YOUR OBJECTIVE — Nothing should appear in the answer except the lines from the one containing "check-in | Guardia |" through the end of the records below, written out exactly.

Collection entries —

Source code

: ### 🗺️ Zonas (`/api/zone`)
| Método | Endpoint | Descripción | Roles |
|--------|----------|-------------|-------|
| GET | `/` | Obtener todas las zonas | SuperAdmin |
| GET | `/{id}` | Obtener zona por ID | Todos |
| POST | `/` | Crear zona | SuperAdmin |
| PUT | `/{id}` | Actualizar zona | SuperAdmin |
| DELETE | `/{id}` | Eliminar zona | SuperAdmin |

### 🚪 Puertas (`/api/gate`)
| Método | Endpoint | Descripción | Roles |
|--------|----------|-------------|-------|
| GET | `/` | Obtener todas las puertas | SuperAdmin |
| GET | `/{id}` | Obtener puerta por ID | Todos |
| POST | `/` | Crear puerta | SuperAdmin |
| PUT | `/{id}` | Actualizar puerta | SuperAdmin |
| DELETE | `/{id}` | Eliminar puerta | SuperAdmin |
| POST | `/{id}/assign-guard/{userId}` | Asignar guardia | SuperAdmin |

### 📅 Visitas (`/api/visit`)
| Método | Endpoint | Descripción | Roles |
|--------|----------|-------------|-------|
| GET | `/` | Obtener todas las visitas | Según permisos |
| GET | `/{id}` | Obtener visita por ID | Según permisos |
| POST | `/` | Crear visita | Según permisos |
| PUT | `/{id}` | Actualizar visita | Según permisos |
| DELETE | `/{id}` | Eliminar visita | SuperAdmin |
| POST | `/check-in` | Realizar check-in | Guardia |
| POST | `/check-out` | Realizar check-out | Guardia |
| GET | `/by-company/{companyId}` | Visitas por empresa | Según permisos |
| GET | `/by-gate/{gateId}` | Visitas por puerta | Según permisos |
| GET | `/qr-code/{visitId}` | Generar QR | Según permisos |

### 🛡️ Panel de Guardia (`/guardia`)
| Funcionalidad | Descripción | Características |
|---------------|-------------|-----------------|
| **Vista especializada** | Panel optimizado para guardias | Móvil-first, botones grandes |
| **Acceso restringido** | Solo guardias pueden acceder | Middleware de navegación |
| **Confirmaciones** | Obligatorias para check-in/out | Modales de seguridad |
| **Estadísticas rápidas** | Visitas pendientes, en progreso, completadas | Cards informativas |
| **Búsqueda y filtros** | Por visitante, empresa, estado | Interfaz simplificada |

REPLY TO THE EXERCISE —
| POST | `/check-in` | Realizar check-in | Guardia |
| POST | `/check-out` | Realizar check-out | Guardia |
| GET | `/by-company/{companyId}` | Visitas por empresa | Según permisos |
| GET | `/by-gate/{gateId}` | Visitas por puerta | Según permisos |
| GET | `/qr-code/{visitId}` | Generar QR | Según permisos |

### 🛡️ Panel de Guardia (`/guardia`)
| Funcionalidad | Descripción | Características |
|---------------|-------------|-----------------|
| **Vista especializada** | Panel optimizado para guardias | Móvil-first, botones grandes |
| **Acceso restringido** | Solo guardias pueden acceder | Middleware de navegación |
| **Confirmaciones** | Obligatorias para check-in/out | Modales de seguridad |
| **Estadísticas rápidas** | Visitas pendientes, en progreso, completadas | Cards informativas |
| **Búsqueda y filtros** | Por visitante, empresa, estado | Interfaz simplificada |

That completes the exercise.